From within this menu, you can gain access to all of the new features. Cycle through your camera roll/gallery, saved snaps, and saved stories. Within these three options, there are actually quite a lot of different things you can do!
- Save snaps that you’ve just taken, to be used later on in Stories.
- Place Snaps within the Snapchat app itself, rather than save them to the camera roll or gallery.
- Search through your previous snaps using keywords.
- Tuck away private snaps and Stories by selecting “For My Eyes Only.”
It’s doubly important to know that anything saved in your Snapchat Memories section isn’t stored locally on your smartphone. Instead, everything that you choose to catalog is stored on Snapchat’s secure servers, in exactly the way that you’d like them to. Inversely, nothing on your camera roll or in your gallery is going to be saved in Memories unless you choose to import it, using the Memories feature.
All in all, it’s an effective solution for many of those who once sought saver apps, but more importantly, it changes the face of how people interact with Snapchat and the media it plays host to.
Alternative Saver Apps
Of course, Memories isn’t a feature that’s going to please everyone, and saver apps are still prevalent online. In addition, they can occasionally be found on the iOS App Store and the Google Play Store, even though Snapchat is typically swift in taking these apps down as efficiently as they can.

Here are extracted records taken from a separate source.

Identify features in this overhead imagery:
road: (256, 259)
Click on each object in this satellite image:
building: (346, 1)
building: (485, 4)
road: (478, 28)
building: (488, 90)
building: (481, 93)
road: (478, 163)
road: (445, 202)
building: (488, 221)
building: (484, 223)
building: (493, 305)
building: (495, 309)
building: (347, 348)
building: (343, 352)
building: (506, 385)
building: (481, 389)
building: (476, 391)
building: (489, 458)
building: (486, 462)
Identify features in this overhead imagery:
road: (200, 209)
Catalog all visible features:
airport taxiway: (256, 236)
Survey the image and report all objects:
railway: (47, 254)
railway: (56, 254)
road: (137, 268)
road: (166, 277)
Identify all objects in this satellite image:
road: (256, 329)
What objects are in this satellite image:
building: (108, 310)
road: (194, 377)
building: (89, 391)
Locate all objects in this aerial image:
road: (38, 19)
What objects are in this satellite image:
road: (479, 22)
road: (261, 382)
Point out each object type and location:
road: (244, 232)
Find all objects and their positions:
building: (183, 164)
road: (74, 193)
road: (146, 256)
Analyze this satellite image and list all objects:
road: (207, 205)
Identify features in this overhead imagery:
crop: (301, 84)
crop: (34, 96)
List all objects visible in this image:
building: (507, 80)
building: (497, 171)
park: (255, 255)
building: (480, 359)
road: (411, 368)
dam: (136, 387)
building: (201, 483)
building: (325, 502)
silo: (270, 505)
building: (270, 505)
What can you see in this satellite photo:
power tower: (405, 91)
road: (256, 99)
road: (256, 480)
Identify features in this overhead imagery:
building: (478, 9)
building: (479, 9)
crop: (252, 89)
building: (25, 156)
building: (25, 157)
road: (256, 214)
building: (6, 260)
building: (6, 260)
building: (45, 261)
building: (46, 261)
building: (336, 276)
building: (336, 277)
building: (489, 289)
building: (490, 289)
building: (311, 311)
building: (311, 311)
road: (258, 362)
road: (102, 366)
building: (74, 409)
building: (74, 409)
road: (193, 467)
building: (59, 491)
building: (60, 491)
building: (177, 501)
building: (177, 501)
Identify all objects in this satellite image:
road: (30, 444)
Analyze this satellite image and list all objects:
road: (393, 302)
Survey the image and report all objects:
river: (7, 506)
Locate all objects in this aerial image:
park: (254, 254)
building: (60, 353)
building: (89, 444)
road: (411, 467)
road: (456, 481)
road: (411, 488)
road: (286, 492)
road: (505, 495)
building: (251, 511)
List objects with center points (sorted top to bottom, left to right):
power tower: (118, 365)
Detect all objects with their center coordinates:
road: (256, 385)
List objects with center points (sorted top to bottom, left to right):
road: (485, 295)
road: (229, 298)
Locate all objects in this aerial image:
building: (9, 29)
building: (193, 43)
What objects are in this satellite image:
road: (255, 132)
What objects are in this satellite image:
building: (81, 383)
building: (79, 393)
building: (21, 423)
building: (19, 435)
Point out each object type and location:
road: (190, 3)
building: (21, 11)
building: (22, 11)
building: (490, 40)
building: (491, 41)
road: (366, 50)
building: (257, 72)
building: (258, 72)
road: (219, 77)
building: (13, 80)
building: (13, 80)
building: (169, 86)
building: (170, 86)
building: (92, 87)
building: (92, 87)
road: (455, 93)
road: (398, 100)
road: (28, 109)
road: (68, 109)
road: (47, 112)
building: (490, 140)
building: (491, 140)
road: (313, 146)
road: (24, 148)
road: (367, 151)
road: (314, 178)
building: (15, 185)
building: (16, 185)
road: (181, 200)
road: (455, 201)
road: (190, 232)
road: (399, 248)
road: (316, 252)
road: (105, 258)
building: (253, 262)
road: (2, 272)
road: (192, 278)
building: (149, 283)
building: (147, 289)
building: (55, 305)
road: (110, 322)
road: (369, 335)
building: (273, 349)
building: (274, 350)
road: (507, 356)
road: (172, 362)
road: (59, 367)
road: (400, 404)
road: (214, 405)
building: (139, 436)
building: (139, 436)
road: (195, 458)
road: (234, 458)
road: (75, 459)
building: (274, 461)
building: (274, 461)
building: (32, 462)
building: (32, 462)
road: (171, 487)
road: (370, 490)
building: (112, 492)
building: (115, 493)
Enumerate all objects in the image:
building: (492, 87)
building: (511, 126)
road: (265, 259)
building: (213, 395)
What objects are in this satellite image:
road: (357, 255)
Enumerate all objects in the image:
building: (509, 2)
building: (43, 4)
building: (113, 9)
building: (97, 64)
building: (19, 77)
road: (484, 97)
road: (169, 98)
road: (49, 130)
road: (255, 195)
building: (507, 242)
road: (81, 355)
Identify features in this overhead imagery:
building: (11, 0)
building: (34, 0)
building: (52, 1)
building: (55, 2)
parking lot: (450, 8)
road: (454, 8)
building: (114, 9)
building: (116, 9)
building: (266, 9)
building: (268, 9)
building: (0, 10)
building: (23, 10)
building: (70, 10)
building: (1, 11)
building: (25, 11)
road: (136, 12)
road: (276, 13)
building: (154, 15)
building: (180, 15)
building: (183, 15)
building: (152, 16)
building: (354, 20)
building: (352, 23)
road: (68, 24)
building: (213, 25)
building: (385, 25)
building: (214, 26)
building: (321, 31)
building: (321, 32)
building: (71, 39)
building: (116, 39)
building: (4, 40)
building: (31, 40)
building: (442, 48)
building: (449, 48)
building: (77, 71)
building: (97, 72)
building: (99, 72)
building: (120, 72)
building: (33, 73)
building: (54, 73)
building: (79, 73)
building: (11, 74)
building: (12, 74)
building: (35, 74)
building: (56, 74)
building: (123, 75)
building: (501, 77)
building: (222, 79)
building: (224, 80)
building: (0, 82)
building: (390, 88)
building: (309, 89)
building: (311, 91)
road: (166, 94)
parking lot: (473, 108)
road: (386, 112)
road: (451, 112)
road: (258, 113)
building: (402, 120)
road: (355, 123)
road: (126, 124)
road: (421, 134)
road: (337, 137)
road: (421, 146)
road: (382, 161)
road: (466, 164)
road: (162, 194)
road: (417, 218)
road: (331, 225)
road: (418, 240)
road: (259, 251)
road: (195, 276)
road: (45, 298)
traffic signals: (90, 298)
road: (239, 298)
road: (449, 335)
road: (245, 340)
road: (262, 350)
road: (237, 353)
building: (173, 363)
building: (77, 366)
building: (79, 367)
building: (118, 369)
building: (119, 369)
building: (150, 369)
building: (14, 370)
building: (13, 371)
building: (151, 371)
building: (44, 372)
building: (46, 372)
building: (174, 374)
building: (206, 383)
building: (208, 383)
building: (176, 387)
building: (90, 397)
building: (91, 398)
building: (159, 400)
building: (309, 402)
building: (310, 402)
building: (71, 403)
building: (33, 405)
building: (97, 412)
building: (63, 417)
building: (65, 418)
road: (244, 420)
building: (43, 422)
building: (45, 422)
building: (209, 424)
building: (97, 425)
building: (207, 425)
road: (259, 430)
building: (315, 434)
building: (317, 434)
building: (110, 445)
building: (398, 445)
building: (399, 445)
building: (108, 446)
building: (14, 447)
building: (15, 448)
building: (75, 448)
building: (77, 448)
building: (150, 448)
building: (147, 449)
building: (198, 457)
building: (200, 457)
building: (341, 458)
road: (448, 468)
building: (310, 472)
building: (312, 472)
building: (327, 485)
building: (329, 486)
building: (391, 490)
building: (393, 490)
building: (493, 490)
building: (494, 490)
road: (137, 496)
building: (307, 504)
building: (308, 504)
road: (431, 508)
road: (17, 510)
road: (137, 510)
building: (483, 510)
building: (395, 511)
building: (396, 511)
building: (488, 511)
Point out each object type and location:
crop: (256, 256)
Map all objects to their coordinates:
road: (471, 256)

There’s a reason that Snapchat frowns on saver apps, and without any bias, I cannot recommend that people use them, either. The problems with saver apps are twofold and relate directly to some of the reasons that Memories works how it does.
In Memories, all of your saved snaps are stored securely on Snapchat’s servers, rather than on your phone. Because of this, you can access them no matter which device you sign into Snapchat from, but if you’re offline, you won’t have a way to access them. This is because Snapchat’s servers are reliably more secure than your individual device, and they’re infinitely more secure than the third-party apps that people are using to locally save snaps.
The other problem is tangentially related to security, but it involves the security of everyone who is using Snapchat. Third-party saver apps violate this security by allowing people to save any snap they want, as long as it can be viewed on Snapchat. This means that they’re able to save others’ snaps just as easily as their own, which puts others’ privacy and security at risk should the individual–or the third-party developer that’s responsible–be hacked. If we need actual proof of this, we need only look back to 2014 and “The Snappening,” when a third-party saver app was hacked. The result: hundreds of thousands of images and videos were shared online, many of them compromising, illegal media of underage Snapchat users. It was a gross, risque, and absolutely avoidable catastrophe that was made possible by the types of apps that let people save snaps.
Hopefully, Snapchat’s Memories feature is enough to serve as a happy middle ground for people that want to save media from Snapchat, so that they can view it on their own time, on their own terms. It doesn’t provide all of the freedom that a saver app provides, but it successfully circumvents the dangerous security issues present in third-party software that interacts with Snapchat. That said, a Google search will still turn up plenty of saver apps that purportedly know how to work with the most recent version of Snapchat. Proceed with caution, knowing that mismanagement of a saver app can not only put your own privacy and security at risk but the privacy and security of anyone whose snaps you save, as well.